About this exercise: Copy out exactly the lines from the one containing "yeniden susadı. O" to the end of the records below, both included, and nothing else.

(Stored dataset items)
⟨
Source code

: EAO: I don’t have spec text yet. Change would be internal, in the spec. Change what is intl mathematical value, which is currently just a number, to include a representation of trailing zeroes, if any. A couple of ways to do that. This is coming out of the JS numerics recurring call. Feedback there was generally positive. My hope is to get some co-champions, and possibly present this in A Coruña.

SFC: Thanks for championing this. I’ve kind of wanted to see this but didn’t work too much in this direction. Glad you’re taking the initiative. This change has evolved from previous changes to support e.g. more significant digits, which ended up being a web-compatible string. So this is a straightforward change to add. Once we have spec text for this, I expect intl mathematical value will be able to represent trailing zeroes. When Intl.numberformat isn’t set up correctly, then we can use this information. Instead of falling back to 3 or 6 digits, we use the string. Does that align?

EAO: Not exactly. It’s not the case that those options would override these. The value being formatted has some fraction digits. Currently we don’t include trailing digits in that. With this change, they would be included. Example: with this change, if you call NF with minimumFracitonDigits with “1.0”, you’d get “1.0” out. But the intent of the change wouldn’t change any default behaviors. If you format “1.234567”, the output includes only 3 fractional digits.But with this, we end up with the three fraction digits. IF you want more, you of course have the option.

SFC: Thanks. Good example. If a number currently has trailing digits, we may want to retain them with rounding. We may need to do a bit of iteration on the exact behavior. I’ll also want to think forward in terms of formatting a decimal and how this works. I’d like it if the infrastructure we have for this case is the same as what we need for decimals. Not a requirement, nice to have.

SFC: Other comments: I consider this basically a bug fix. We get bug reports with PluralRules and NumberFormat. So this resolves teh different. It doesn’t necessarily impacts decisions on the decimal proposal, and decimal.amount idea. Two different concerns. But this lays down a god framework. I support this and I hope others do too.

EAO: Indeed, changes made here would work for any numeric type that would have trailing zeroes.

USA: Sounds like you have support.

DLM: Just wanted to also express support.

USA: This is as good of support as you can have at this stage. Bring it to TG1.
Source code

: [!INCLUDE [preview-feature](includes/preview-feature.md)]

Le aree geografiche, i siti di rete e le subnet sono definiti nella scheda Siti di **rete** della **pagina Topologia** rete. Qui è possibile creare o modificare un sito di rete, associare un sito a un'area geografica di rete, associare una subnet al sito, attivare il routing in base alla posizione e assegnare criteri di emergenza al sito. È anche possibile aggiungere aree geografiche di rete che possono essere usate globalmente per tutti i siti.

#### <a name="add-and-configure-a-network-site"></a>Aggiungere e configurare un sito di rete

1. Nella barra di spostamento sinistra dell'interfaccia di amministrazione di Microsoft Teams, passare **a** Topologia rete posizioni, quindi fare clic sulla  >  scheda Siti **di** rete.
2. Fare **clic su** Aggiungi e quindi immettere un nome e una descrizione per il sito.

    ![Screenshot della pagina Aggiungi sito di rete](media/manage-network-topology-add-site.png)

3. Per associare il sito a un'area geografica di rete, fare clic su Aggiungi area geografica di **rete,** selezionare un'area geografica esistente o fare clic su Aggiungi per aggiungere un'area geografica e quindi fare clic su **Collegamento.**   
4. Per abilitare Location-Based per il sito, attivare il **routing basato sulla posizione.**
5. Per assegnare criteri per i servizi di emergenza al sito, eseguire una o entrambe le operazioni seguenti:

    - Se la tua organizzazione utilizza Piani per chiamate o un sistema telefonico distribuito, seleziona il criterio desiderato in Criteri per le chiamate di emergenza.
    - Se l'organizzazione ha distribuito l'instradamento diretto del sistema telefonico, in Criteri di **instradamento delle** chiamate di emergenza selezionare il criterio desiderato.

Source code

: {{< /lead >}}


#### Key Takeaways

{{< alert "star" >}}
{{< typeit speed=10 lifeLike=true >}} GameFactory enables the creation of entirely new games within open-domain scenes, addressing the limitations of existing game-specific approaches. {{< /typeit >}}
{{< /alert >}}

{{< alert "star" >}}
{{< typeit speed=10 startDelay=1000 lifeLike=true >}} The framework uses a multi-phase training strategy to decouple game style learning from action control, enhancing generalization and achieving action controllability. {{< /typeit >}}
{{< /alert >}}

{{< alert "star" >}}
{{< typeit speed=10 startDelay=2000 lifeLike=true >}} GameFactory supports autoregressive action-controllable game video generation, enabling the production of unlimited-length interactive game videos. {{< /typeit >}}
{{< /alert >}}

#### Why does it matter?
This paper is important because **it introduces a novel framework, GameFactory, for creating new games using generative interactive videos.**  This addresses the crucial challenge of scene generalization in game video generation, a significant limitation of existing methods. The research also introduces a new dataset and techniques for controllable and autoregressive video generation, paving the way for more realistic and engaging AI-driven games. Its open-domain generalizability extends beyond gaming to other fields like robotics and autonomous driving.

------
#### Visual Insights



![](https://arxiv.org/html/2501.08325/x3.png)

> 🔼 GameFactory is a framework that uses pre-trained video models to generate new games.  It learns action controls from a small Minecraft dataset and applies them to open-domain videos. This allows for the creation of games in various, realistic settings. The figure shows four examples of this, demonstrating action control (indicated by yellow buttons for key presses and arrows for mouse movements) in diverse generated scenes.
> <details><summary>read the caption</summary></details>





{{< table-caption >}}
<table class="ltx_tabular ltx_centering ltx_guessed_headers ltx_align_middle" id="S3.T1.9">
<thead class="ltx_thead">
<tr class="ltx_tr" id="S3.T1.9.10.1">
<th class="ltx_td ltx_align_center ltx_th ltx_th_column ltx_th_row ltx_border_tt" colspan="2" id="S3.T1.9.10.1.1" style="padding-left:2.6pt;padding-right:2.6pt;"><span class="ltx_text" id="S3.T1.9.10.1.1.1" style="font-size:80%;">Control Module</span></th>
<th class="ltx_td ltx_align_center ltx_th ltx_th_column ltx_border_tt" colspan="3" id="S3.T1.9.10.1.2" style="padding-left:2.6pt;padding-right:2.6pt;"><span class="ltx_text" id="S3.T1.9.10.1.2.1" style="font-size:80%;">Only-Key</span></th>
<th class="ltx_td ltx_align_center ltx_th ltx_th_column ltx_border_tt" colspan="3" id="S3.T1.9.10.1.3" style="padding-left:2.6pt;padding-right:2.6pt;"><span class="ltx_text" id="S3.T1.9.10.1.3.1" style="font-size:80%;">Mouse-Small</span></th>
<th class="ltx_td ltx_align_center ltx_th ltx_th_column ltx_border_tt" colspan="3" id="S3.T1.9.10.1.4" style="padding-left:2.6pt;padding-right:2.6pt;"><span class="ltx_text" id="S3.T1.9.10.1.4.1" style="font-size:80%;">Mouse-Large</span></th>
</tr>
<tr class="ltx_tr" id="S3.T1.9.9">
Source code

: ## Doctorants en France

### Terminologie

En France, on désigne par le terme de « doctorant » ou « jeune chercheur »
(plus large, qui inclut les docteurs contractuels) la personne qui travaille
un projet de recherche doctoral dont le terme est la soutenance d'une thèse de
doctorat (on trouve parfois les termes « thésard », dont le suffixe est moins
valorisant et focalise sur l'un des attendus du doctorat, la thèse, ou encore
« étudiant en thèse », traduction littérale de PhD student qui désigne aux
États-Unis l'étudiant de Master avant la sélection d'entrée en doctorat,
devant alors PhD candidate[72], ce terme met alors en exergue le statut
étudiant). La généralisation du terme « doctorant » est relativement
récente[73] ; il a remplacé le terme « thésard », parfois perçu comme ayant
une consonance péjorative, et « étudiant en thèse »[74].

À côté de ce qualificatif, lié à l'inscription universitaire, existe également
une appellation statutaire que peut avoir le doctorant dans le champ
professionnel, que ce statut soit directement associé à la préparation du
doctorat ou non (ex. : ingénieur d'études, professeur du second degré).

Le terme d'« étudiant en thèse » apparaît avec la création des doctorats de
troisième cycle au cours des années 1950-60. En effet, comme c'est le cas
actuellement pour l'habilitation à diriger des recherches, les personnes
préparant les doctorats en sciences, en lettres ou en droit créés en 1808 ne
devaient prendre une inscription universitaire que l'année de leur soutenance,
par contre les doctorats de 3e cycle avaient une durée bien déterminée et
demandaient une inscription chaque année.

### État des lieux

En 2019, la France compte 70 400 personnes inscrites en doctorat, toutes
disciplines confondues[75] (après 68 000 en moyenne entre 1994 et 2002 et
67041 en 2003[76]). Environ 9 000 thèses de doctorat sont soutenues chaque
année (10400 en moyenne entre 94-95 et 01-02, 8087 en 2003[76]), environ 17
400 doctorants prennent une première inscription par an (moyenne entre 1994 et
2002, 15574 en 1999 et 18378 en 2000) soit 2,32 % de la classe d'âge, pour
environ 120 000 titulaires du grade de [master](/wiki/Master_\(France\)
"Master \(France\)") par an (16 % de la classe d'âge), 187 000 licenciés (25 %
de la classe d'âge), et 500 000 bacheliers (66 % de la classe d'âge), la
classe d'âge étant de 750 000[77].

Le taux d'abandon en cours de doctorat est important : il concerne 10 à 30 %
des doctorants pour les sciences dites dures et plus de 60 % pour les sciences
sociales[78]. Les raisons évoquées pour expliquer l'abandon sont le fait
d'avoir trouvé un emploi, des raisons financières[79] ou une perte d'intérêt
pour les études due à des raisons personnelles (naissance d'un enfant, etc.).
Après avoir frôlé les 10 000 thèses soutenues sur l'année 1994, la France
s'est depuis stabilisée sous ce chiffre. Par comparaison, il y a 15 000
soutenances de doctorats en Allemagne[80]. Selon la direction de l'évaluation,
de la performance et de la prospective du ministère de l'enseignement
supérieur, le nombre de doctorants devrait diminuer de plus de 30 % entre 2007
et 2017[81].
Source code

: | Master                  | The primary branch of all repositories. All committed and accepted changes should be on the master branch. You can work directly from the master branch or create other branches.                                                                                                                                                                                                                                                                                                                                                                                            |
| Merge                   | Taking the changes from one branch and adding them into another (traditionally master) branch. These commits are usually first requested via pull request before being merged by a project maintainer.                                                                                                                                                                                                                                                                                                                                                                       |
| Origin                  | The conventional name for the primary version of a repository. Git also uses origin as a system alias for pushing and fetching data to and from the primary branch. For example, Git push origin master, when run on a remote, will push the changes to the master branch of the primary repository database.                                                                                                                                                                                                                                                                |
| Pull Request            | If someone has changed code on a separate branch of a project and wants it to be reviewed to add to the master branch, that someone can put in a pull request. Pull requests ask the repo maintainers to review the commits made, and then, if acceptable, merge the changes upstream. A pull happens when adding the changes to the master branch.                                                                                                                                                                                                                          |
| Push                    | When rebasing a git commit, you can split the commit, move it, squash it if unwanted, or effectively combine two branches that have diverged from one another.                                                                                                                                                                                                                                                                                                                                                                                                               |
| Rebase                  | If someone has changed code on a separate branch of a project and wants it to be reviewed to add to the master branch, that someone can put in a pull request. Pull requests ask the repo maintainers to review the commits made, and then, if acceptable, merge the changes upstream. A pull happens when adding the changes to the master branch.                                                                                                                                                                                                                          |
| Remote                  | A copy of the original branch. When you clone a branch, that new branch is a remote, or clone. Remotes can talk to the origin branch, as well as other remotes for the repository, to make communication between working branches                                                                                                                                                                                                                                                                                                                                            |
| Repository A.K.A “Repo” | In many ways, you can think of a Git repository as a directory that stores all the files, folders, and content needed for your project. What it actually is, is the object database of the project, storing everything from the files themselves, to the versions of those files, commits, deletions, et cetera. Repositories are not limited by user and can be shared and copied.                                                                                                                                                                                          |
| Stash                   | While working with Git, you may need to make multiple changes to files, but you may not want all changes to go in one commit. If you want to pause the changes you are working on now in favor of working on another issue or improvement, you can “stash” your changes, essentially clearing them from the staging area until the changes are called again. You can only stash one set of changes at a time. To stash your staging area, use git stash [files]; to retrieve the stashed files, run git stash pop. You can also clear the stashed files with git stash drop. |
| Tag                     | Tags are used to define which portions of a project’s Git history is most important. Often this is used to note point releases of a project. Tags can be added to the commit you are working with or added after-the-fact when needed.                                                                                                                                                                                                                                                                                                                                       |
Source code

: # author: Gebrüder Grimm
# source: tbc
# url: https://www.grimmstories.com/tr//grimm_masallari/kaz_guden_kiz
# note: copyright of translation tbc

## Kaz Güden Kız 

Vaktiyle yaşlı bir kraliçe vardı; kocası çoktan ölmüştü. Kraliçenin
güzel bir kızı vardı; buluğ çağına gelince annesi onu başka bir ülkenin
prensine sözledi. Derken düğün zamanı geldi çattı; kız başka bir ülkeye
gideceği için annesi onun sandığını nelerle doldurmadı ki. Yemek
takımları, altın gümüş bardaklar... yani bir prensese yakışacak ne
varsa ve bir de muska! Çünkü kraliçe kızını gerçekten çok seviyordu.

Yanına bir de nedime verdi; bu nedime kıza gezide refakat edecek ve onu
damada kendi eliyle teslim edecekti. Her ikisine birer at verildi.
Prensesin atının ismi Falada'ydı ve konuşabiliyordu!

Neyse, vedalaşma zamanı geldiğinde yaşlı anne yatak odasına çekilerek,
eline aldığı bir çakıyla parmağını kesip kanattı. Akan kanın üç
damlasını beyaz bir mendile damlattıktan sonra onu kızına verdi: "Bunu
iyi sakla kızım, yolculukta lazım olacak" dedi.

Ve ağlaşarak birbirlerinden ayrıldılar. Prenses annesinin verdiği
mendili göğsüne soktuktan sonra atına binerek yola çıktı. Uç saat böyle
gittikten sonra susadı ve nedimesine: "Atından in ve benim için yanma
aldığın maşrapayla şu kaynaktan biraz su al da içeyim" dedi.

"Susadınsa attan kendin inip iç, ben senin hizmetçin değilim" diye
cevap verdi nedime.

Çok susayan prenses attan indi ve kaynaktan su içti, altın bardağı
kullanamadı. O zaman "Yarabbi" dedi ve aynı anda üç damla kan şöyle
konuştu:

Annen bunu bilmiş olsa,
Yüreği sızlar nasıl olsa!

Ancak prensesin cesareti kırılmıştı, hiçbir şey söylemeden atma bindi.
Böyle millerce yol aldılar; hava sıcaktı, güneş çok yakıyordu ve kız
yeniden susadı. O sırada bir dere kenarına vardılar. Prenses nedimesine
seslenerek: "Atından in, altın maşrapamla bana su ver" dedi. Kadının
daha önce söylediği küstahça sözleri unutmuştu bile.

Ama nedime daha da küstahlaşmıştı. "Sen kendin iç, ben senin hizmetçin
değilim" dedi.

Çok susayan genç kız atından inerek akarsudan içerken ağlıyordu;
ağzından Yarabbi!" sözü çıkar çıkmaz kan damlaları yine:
⟩
Answer box:
yeniden susadı. O sırada bir dere kenarına vardılar. Prenses nedimesine
seslenerek: "Atından in, altın maşrapamla bana su ver" dedi. Kadının
daha önce söylediği küstahça sözleri unutmuştu bile.

Ama nedime daha da küstahlaşmıştı. "Sen kendin iç, ben senin hizmetçin
değilim" dedi.

Çok susayan genç kız atından inerek akarsudan içerken ağlıyordu;
ağzından Yarabbi!" sözü çıkar çıkmaz kan damlaları yine:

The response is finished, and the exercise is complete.